Anthony J Ranere et al. Proc Natl Acad Sci U S A.

Abstract

Molecular evidence indicates that the wild ancestor of maize is presently native to the seasonally dry tropical forest of the Central Balsas watershed in southwestern Mexico. We report here on archaeological investigations in a region of the Central Balsas located near the Iguala Valley in Guerrero state that show for the first time a long sequence of human occupation and plant exploitation reaching back to the early Holocene. One of the sites excavated, the Xihuatoxtla Shelter, contains well-stratified deposits and a stone tool assemblage of bifacially flaked points, simple flake tools, and numerous handstones and milling stone bases radiocarbon dated to at least 8700 calendrical years B.P. As reported in a companion paper (Piperno DR, et al., in this issue of PNAS), starch grain and phytolith residues from the ground and chipped stone tools, plus phytoliths from directly associated sediments, provide evidence for maize (Zea mays L.) and domesticated squash (Cucurbita spp.) in contexts contemporaneous with and stratigraphically below the 8700 calendrical years B.P. date. The radiocarbon determinations, stratigraphic integrity of Xihuatoxtla's deposits, and characteristics of the stone tool assemblages associated with the maize and squash remains all indicate that these plants were early Holocene domesticates.
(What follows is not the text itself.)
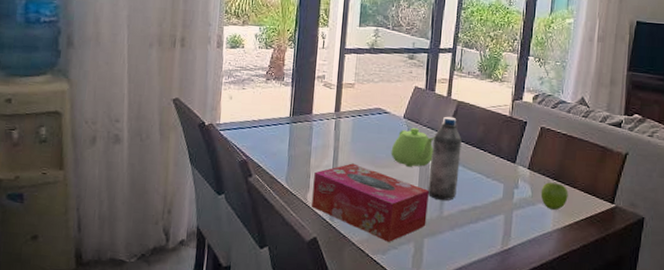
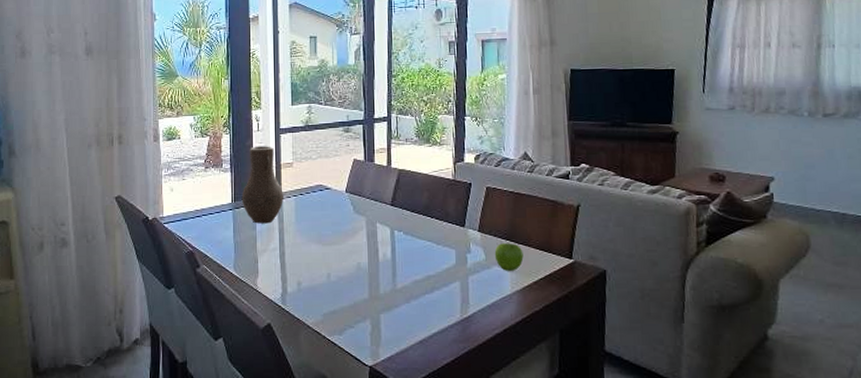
vase: none [299,63,342,141] -> present [241,146,283,224]
tissue box: present [311,163,429,242] -> none [262,244,381,321]
teapot: present [391,127,434,167] -> none [336,200,380,242]
water bottle: present [427,116,462,201] -> none [377,186,408,272]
Early agriculture in this region of Mexico appears to have involved small groups of cultivators who were shifting their settlements seasonally and engaging in a variety of subsistence pursuits.
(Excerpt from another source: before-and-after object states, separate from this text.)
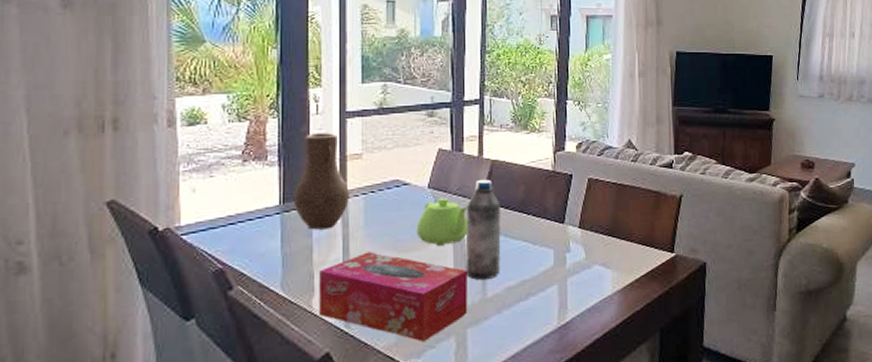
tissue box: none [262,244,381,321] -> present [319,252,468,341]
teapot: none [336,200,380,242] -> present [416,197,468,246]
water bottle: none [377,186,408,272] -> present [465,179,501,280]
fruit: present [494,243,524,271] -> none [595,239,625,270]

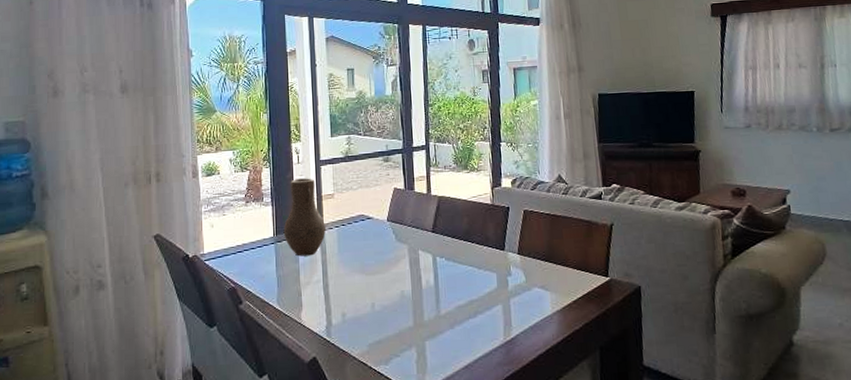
tissue box: present [319,252,468,341] -> none [305,274,425,351]
teapot: present [416,197,468,246] -> none [379,229,422,270]
water bottle: present [465,179,501,280] -> none [419,213,451,299]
Conflict of interest statement

The authors declare no conflict of interest.

Figures

Fig. 1.
Fig. 1.
The study area in northern Guerrero.
Fig. 2.
Fig. 2.
A view of the enormous boulder that formed the Xihuatoxtla Shelter.
Fig. 3.
Fig. 3.
Stratigraphy of units 1 and 2 in the Xihuatoxtla Shelter.
Fig. 4.
Fig. 4.
Handstones and milling stone bases from the preceramic layers in the Xihuatoxtla Shelter. (A) Small handstone (318e) from layer E that yielded 80 maize starch grains, maize cob phytoliths, and 29 squash phytoliths. (B) Complete milling stone base (316d) from layer D that yielded 68 maize starch grains as well as 4 yam (Dioscorea sp.), 3 legume, and 1 Marantaceae starch grains. (C) Handstone fragment (318d) from layer E that yielded 22 maize starch grains, maize cob phytoliths, and 28 squash phytoliths. (D) Handstone (322c) from layer E that yielded 11 maize starch grains, maize cob phytoliths, and 7 squash phytoliths. (E) Small handstone (365a) from layer C that yielded 24 maize starch grains and maize cob phytoliths. (F) Handstone (319d) from layer E that yielded 8 maize starch grains, maize cob phytoliths, and 37 squash phytoliths. (G) Slab milling stone fragment (316c) from layer D that yielded 2 maize starch grains, maize cob phytoliths, and 29 squash phytoliths.
Fig. 5.
Fig. 5.
Bifacial points and preforms from north central Balsas Valley sites. (A) “Pedernales” point base from Xihuatoxtla, layer E. (B) Point from Xihuatoxtla, layer E (distal end). (C) Point base from El Abra. (D) Reworked stemmed point from Temaxcalapa. (E) Preform fragment from Temaxcalapa. (F) Point base from Temaxcalapa. (G) Preform base from Temaxcalapa.